INPUT RECORDS below:

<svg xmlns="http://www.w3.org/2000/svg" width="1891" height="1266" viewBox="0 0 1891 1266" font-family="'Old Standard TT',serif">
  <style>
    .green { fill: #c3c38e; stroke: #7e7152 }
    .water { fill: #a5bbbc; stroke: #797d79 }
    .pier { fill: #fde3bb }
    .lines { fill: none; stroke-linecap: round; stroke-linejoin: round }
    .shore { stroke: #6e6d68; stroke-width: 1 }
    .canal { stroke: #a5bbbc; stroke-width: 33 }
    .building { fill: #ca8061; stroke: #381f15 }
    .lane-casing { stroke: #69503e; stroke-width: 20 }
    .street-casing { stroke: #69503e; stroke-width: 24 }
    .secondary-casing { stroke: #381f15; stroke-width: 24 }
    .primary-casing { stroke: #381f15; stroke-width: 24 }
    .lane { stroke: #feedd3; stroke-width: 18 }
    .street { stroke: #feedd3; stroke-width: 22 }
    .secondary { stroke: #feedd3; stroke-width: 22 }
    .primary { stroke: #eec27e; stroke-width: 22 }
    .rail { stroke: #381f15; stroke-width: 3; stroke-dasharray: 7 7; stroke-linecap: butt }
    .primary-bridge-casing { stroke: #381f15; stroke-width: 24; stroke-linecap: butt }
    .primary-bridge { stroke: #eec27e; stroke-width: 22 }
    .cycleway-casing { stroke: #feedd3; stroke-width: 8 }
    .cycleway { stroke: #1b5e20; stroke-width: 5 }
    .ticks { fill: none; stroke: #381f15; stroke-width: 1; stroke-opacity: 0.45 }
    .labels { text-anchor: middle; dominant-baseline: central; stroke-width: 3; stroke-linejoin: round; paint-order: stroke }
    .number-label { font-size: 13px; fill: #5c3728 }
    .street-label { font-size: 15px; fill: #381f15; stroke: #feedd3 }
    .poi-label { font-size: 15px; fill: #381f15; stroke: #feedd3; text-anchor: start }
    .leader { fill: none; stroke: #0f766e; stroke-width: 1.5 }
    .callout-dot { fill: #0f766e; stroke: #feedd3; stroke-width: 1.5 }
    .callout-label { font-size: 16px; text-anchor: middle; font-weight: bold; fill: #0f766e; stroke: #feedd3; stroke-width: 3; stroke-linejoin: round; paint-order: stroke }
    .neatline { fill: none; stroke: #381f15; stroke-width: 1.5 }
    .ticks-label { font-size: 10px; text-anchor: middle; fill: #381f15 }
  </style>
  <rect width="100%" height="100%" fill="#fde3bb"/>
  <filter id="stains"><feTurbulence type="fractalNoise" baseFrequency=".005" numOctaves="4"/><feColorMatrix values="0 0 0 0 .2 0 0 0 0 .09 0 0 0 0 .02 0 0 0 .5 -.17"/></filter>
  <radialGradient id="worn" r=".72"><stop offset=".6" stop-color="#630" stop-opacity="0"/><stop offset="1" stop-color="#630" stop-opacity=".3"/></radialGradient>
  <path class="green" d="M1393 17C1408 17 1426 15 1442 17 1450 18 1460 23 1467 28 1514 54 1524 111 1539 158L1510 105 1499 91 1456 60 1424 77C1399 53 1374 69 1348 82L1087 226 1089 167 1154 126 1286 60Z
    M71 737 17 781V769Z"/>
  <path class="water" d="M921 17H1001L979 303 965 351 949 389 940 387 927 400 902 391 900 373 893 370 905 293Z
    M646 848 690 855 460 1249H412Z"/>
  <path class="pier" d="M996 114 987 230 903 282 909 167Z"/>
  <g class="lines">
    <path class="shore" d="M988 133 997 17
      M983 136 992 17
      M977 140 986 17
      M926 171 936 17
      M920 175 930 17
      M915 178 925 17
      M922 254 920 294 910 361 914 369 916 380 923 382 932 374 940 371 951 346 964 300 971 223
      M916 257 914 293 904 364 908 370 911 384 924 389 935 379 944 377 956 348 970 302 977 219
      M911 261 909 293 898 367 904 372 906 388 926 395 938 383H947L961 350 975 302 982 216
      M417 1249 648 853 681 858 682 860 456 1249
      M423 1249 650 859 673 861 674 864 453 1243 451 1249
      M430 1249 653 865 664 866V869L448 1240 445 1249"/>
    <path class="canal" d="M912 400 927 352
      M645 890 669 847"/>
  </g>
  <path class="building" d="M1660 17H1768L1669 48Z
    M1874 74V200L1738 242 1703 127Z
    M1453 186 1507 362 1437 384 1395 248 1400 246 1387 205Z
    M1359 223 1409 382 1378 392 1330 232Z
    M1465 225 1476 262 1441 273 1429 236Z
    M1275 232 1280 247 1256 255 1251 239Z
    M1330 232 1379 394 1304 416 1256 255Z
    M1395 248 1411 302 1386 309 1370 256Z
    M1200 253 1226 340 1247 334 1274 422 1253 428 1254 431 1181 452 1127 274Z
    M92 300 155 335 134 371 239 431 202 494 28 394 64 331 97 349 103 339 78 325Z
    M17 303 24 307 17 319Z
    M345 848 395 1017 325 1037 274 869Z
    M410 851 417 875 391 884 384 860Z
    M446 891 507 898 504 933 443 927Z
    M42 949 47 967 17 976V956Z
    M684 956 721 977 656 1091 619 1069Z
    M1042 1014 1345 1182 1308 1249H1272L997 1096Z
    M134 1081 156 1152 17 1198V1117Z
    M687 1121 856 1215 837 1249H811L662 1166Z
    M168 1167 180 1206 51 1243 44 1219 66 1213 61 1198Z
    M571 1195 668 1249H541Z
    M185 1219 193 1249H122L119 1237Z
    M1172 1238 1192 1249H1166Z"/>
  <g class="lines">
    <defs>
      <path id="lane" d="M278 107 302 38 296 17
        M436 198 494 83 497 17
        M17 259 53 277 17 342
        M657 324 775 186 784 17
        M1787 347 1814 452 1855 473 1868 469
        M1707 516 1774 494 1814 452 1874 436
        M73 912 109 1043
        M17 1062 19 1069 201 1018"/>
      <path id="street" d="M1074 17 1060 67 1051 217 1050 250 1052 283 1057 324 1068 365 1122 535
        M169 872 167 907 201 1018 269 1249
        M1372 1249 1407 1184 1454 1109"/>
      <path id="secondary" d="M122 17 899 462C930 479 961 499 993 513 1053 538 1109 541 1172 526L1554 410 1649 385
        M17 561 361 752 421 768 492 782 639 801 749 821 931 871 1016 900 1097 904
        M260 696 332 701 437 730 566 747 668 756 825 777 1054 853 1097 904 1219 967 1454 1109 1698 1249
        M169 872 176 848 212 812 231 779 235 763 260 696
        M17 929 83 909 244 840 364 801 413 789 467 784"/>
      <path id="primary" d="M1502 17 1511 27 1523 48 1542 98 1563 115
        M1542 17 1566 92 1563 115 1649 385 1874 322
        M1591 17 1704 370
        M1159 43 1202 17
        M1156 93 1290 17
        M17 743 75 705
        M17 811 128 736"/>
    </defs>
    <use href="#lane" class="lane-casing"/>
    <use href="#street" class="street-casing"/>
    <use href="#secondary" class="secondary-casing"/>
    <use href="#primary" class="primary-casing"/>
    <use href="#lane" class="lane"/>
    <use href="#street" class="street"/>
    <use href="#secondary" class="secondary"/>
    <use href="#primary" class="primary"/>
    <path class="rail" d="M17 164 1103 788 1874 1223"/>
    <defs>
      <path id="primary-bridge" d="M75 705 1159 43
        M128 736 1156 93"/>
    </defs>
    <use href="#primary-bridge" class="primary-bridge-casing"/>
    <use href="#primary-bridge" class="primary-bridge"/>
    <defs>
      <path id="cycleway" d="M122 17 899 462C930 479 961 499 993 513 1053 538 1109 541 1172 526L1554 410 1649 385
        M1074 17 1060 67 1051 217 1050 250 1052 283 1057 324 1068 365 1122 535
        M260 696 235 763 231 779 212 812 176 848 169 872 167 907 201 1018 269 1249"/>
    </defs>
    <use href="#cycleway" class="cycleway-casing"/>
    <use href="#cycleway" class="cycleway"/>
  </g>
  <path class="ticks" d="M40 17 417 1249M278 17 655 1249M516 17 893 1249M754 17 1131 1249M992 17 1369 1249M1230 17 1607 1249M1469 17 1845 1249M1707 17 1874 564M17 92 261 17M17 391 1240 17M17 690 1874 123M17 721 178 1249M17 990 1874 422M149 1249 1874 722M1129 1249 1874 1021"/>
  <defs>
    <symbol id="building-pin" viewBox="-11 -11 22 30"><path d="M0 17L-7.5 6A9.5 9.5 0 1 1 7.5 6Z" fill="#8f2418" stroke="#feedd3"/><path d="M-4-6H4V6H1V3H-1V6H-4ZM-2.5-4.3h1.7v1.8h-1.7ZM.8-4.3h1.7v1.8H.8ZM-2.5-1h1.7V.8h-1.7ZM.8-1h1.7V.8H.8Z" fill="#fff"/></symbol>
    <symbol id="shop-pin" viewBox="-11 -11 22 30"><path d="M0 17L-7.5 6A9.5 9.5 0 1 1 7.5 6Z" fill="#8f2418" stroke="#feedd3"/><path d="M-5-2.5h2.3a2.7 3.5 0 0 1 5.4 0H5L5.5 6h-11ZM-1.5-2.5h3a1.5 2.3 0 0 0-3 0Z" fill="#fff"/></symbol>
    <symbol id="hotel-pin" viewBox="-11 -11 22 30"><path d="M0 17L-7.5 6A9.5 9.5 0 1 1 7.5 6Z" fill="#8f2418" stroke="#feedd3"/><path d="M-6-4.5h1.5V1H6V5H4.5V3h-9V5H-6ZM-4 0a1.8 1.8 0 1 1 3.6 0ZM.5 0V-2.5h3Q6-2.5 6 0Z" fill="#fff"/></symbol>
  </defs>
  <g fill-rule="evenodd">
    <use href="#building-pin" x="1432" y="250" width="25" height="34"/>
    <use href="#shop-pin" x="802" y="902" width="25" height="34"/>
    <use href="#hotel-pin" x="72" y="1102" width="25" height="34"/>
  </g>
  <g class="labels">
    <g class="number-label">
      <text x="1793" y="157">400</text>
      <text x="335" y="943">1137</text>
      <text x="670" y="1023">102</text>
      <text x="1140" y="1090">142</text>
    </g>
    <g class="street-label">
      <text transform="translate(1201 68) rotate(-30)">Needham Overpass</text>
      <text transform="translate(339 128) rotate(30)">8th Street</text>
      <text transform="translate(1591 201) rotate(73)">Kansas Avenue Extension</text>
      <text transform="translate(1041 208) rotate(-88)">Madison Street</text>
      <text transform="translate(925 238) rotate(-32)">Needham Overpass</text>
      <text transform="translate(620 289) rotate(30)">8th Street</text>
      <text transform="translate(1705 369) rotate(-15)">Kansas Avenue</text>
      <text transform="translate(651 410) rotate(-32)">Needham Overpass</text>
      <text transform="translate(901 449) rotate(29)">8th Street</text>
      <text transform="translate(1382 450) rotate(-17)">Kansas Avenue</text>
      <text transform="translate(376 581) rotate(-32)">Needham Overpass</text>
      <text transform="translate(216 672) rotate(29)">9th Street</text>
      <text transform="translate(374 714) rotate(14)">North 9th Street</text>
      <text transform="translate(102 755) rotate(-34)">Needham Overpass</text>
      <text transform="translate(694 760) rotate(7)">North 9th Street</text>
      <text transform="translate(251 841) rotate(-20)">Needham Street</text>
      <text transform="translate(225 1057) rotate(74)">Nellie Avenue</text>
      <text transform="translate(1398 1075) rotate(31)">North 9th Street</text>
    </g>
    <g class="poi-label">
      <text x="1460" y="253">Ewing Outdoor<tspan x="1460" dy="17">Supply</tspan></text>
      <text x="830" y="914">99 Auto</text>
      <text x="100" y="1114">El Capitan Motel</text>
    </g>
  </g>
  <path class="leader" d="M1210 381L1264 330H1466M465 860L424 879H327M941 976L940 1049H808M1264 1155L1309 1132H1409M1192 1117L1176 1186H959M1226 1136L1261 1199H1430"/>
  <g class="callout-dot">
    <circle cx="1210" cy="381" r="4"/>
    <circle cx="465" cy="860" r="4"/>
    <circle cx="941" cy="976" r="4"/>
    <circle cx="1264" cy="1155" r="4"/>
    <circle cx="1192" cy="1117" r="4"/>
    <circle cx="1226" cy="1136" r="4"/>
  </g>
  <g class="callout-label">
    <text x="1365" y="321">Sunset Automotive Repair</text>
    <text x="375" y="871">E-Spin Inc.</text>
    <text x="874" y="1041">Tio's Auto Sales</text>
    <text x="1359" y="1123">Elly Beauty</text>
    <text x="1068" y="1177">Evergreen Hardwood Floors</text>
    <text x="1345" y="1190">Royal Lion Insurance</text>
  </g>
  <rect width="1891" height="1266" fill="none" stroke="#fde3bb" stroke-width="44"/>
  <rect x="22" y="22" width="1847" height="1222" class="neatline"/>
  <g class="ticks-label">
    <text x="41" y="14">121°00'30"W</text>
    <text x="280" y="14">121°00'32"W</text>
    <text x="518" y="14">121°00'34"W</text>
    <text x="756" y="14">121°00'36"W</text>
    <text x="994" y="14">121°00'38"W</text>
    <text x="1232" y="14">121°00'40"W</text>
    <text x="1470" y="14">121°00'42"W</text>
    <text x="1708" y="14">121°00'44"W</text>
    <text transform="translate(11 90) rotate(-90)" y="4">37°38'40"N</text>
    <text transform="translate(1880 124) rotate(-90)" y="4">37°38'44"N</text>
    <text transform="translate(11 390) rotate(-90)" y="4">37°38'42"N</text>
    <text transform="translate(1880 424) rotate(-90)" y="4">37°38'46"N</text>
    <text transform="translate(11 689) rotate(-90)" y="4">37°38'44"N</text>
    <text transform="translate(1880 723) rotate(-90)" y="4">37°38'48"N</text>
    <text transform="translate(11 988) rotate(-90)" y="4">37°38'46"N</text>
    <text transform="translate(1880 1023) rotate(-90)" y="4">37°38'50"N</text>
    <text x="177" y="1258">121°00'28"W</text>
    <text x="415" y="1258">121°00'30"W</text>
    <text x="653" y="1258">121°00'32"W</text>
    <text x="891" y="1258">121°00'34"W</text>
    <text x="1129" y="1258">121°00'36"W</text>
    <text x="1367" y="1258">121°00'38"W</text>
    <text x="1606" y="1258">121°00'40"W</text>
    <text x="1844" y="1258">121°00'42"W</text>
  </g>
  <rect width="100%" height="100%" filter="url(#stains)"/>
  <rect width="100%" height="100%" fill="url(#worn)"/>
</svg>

End of INPUT RECORDS.

--- WHAT IS NEEDED ---
Each line in the entries above that includes the word "worn" counts once; state the total and nothing else.

--- OUTPUT OF THE EXERCISE ---
2